Arts and Science marry at Wits Art Museum
- Wits University
Since 2012, WAM has been driving educational innovations that demonstrate the relevance of art collections for teaching and learning across disciplines.
Art museums the world over have often struggled to articulate and demonstrate their impact beyond playing the role of ‘custodians’ of culture and heritage. This despite the fact that research in museum education internationally shows the value of art collections across disciplines - that art collections can help promote observation, description, association with prior knowledge, interpretation, hypothesis, comparison, evidence-based reasoning, extended focus, deliberation, and openness to different perspectives and possibilities.
Educational innovations at Wits Art Museum (WAM) demonstrate the relevance of art collections for rich learning, critical thinking skills and cognitive development, says Lesley Cohen, Curator: Strategy, Planning and Development at WAM. "The social, pedagogical, and physical space of WAM has become a valuable learning environment for a diverse set of groups both within and beyond Wits."
Multiple different departments at Wits are already successfully engaging with WAM and its collection of over 12,000 artworks from across the continent and showing the inter-disciplinary potential of museums for teaching beyond the visual arts.
"Among educators globally, there is a growing interest in how learning in one domain can be effectively applied to other domains, and thus in how learning in the art museum can be transferred to learning and development in other fields," says Cohen.
Lecturers from disciplines as varied as biology, computer science, English, history, and music theory are bringing their students to academic art museums with the intention of using original art as a means of, among other things, developing close reading and listening skills.
Museum visits are not just an opportunity for students to experience art, but a chance for them to grapple with ambiguity, build skills related to reasoning, and promote dialogue.
WAM has already proved to be a valuable resource for over 2800 students from 26 disciplines and 12 different schools.
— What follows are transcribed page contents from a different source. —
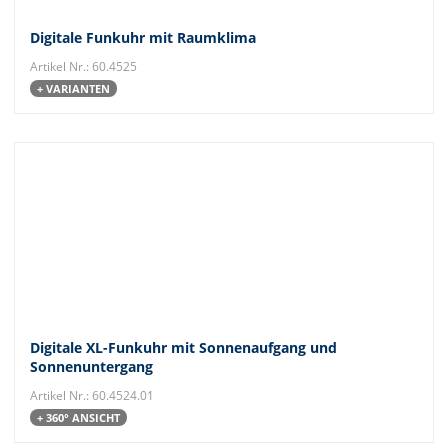
Digitale Funkuhr mit Raumklima
Artikel Nr.: 60.4525
+ VARIANTEN
Digitale XL-Funkuhr mit Sonnenaufgang und
Sonnenuntergang
Artikel Nr.: 60.4524.01
+ 360° ANSICHT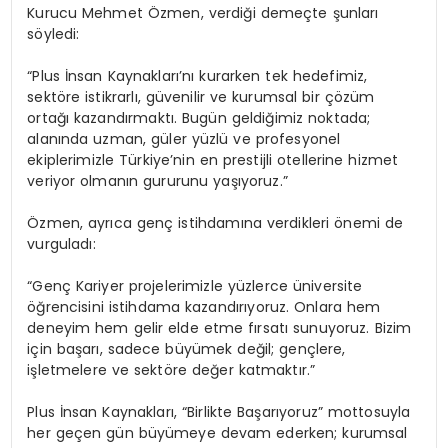
Kurucu Mehmet Özmen, verdiği demeçte şunları
söyledi:
“Plus İnsan Kaynakları’nı kurarken tek hedefimiz,
sektöre istikrarlı, güvenilir ve kurumsal bir çözüm
ortağı kazandırmaktı. Bugün geldiğimiz noktada;
alanında uzman, güler yüzlü ve profesyonel
ekiplerimizle Türkiye’nin en prestijli otellerine hizmet
veriyor olmanın gururunu yaşıyoruz.”
Özmen, ayrıca genç istihdamına verdikleri önemi de
vurguladı:
“Genç Kariyer projelerimizle yüzlerce üniversite
öğrencisini istihdama kazandırıyoruz. Onlara hem
deneyim hem gelir elde etme fırsatı sunuyoruz. Bizim
için başarı, sadece büyümek değil; gençlere,
işletmelere ve sektöre değer katmaktır.”
Plus İnsan Kaynakları, “Birlikte Başarıyoruz” mottosuyla
her geçen gün büyümeye devam ederken; kurumsal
With the newly opened Jack Ginsberg Centre for Book Arts, the museum’s potential has grown even further.
The art of engineering
For example, Wits Industrial Engineering (IE) students recently explored and debated the various systems necessary to maintain the museum’s capacity to conserve its collection. Not only are students testing the bounds of their creative thinking and systemic problem solving, but they are exploring the meaning of value and how it exists in art and heritage.
Other learning outcomes among IE students include learning to source from a repertoire of tools (forming their own ‘toolkit’), recognising the context of problem-solving, building organisational acumen and learning to deal with a real-life “client”, and communicating effectively on process and solution through reports, presentation and client pitching.
Gamification and body art
Meanwhile, Game Design students created interactive apps to establish new ways to affordably share art content in virtual reality, and Digital Arts students have explored curatorial dilemmas around WAM’s Central and West African masks, responding with innovative digital interventions such 3D-printed replicas with touch-activated animated illustrations.
With visual analysis being a critical tool in the Health Sciences, the WAM collection is also being used as a tool and a resource for pathology registrars to develop skills to observe and describe what they see under the microscope. In turn, this has a significant influence on their ability to diagnose.
In the year ahead, lecturers in Anatomical Sciences are looking to partner with WAM to help their students think about anatomy differently, exploring how function influences shape and structure.